──────── Trecho do documento

Bom, diziam as más línguas que o tal D. Dinis não aprovava o “modus operandi” de sua rainha. Achava que ela saia demais de casa e gastava muito. Coisas de soberano machista. Ainda não existiam cartões de crédito, tão pouco redes sociais para fazer fofoca, mas nobres e plebeus falavam muito, enquanto as jóias da coroa sumiam. Como o povo da nobreza, não tinha o que fazer e era por demais fofoqueiro , para acabar com o falatório, o Rei ordenou sumariamente à esposa que não mais fizesse obras assistenciais, sob pena de ser julgada como traidora do reino, caso insistisse em continuar.
Affffe !!! … Ela obedeceu ??? Claro que não ! Mas disfarçava bem. Sempre dava um nó e continuava a alimentar os pobres, que eram muitos. Reza a lenda que, um dia, a Rainha levava pães escondidos sob a roupa para distribuir aos mais necessitados, mas pelo caminho foi surpreendida por D. Dinis e sua escolta real, que lhe perguntou o que trazia. D. Isabel, amedrontada por ser pega na desobediência real, mas firme em suas convicções e fé cristã, disse que eram flores, D. Dinis não acreditou e ordenou que ela lhe mostrasse o manto. Sem saída, ela suspirou e abriu a veste e dali, aos olhos de todos, em pleno inverno europeu, surgiram… rosas.
Verdade ou não, essa história é contada há séculos em Portugal e mais ainda em Coimbra, onde os fatos aconteceram.
A rainha Isabel faleceu a 4 de julho de 1336 e por sua vontade expressa,foi sepultada no Mosteiro de Santa Clara-a-Velha em Coimbra.
Em 1612, procedeu-se à primeira abertura do túmulo. Entre várias testemunhas deste feito, estiveram o médico Doutor Antonio Sebastião (cirurgião-mor), Gonçalo Dias (Reitor da Universidade de Coimbra), D. Afonso Castelo Branco (bispo de Coimbra) e freiras.
Os resultados foram surpreendentes. O caixão estava ainda forrado de pele de boi, foram encontrados vários objetos da rainha (como o bordão). Quanto ao estado de conservação do corpo de D. Isabel, estava incrivelmente em boas condições, praticamente intacto e não existia qualquer odor.

────────────────

Informe se cada uma das afirmações seguintes concorda com o texto sobre a lenda da rainha Isabel, respondendo sim ou não e citando sem alterações as palavras do texto que decidem a resposta. (a) A rainha Isabel foi sepultada no Mosteiro de Santa Clara-a-Velha, em Coimbra. (b) Na primeira abertura do túmulo, o corpo da rainha exalava um forte odor. (c) D. Dinis acreditou quando a rainha disse que levava flores.

──────── Dados registrados

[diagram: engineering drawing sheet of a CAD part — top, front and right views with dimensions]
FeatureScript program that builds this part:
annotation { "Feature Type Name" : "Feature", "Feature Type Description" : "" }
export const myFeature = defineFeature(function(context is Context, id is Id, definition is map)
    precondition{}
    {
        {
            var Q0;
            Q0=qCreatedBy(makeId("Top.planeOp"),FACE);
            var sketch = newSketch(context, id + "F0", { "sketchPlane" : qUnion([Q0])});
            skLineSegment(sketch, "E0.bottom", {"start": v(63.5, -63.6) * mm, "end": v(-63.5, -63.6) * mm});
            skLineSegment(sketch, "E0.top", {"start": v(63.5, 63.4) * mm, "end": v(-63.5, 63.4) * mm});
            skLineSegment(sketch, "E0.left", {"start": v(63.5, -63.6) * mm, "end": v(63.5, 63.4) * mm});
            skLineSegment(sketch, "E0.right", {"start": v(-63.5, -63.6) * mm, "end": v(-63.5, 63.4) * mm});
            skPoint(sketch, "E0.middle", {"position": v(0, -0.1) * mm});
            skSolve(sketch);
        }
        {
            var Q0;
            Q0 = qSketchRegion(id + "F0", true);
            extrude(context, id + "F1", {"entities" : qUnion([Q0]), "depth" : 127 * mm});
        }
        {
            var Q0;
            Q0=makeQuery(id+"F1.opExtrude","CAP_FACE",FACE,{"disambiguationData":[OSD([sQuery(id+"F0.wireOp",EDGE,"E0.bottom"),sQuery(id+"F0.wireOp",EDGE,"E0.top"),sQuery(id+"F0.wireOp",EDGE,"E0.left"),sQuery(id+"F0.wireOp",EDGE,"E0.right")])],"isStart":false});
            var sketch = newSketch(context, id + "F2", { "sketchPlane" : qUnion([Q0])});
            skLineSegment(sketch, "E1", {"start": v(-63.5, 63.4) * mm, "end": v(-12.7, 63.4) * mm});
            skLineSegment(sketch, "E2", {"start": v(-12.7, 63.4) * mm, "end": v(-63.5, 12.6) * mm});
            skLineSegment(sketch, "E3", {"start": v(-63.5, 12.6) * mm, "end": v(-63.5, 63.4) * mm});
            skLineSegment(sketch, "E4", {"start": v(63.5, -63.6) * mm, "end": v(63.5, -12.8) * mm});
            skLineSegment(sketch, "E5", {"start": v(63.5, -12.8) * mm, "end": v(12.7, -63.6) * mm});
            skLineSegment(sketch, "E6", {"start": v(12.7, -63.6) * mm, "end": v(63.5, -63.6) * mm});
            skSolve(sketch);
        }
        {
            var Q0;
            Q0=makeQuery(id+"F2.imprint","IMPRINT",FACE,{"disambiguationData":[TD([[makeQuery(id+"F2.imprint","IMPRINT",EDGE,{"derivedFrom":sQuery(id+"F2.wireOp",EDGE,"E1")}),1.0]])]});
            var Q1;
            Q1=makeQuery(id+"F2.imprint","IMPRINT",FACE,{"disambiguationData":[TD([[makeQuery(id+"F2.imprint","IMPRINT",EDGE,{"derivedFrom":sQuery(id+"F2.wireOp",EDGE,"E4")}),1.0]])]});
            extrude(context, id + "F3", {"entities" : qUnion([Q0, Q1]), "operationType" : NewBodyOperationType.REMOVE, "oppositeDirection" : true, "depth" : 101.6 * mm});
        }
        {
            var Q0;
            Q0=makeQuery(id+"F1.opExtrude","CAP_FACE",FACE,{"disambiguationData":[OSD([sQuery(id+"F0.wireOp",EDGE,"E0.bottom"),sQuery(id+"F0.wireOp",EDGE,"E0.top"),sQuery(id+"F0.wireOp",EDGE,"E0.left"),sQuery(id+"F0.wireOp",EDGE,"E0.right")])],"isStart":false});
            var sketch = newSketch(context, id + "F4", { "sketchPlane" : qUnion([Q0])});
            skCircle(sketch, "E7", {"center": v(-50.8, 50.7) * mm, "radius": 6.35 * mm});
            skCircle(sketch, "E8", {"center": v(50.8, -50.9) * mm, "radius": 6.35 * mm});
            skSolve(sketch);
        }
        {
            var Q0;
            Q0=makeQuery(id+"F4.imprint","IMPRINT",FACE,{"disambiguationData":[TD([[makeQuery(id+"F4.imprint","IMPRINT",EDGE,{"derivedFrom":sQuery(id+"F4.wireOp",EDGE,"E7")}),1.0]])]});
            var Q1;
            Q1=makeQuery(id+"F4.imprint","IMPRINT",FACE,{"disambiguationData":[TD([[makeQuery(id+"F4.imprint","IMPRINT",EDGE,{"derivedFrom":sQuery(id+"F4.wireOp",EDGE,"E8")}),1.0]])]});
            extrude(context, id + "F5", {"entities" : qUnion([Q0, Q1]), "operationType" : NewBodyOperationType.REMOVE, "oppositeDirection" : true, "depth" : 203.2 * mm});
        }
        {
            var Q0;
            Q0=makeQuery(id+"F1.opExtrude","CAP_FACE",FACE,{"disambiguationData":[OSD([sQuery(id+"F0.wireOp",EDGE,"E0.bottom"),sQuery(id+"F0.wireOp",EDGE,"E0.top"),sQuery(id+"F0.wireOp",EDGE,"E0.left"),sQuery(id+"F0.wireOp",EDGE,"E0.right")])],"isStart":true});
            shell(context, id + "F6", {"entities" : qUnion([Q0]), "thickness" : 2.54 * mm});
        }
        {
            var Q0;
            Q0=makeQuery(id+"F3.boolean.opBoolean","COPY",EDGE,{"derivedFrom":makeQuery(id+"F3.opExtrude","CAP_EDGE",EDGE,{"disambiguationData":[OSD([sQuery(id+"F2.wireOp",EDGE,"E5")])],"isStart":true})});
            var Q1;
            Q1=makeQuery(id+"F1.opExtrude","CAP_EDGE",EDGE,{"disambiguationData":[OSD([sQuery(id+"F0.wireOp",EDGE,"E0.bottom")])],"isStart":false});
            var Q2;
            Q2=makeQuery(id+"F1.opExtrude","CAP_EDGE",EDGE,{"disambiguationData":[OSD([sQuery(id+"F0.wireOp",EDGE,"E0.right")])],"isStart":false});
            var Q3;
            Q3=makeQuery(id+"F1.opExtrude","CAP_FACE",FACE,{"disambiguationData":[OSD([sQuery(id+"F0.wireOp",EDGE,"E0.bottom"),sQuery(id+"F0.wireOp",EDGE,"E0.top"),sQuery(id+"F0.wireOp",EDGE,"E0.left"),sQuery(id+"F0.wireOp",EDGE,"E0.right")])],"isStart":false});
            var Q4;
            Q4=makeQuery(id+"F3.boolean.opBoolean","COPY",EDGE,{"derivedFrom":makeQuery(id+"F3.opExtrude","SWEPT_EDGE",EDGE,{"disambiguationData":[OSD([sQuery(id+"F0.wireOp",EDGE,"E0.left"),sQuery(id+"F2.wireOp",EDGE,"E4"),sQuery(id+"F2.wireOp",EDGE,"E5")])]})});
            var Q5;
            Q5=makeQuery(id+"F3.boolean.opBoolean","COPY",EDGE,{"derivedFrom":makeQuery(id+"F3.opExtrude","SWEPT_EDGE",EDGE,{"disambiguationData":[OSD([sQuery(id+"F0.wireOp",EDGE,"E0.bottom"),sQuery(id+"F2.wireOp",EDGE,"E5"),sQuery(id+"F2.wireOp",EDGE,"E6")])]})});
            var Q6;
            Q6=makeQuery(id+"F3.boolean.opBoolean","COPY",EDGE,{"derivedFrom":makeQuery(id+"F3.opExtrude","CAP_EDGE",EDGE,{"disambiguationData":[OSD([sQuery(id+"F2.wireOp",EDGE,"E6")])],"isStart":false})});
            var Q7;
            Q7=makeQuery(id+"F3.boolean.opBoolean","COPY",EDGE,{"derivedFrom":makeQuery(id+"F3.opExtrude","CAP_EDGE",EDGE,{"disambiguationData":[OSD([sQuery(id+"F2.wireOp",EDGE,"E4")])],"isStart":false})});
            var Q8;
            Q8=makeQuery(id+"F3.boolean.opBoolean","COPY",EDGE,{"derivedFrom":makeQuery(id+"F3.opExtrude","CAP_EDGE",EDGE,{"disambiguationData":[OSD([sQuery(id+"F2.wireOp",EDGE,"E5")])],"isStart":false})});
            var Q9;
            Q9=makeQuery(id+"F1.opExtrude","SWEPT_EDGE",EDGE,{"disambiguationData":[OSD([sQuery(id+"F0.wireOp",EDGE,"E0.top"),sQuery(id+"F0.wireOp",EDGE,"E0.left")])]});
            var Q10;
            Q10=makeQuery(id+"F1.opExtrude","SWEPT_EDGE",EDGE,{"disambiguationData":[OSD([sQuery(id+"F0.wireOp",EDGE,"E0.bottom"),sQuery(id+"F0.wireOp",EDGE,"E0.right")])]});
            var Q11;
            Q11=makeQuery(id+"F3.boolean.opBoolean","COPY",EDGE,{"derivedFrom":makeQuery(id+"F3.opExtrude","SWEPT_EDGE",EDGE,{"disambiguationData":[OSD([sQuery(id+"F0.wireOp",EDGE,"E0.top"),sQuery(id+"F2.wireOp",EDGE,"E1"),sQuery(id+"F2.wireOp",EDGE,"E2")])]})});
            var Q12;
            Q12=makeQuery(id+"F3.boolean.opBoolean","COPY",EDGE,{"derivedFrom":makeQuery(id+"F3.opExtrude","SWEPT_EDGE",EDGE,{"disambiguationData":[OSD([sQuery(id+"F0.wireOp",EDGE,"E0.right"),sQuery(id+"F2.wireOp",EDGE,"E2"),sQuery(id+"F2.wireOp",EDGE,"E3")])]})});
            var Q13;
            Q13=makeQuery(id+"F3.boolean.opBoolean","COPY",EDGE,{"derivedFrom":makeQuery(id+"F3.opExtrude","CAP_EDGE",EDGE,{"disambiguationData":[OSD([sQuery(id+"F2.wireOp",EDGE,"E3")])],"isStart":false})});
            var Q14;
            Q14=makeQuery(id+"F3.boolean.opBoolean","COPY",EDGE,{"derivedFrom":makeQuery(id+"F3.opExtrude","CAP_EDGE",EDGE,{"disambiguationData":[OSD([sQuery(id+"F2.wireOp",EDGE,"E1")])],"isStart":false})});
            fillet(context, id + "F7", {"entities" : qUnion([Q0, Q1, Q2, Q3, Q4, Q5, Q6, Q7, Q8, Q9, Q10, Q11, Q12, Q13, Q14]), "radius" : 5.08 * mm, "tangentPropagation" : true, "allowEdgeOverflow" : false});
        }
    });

────────────────

▶ _Tarefa concluída_:
(a) Sim: "foi sepultada no Mosteiro de Santa Clara-a-Velha em Coimbra".
(b) Não: "não existia qualquer odor".
(c) Não: "D. Dinis não acreditou".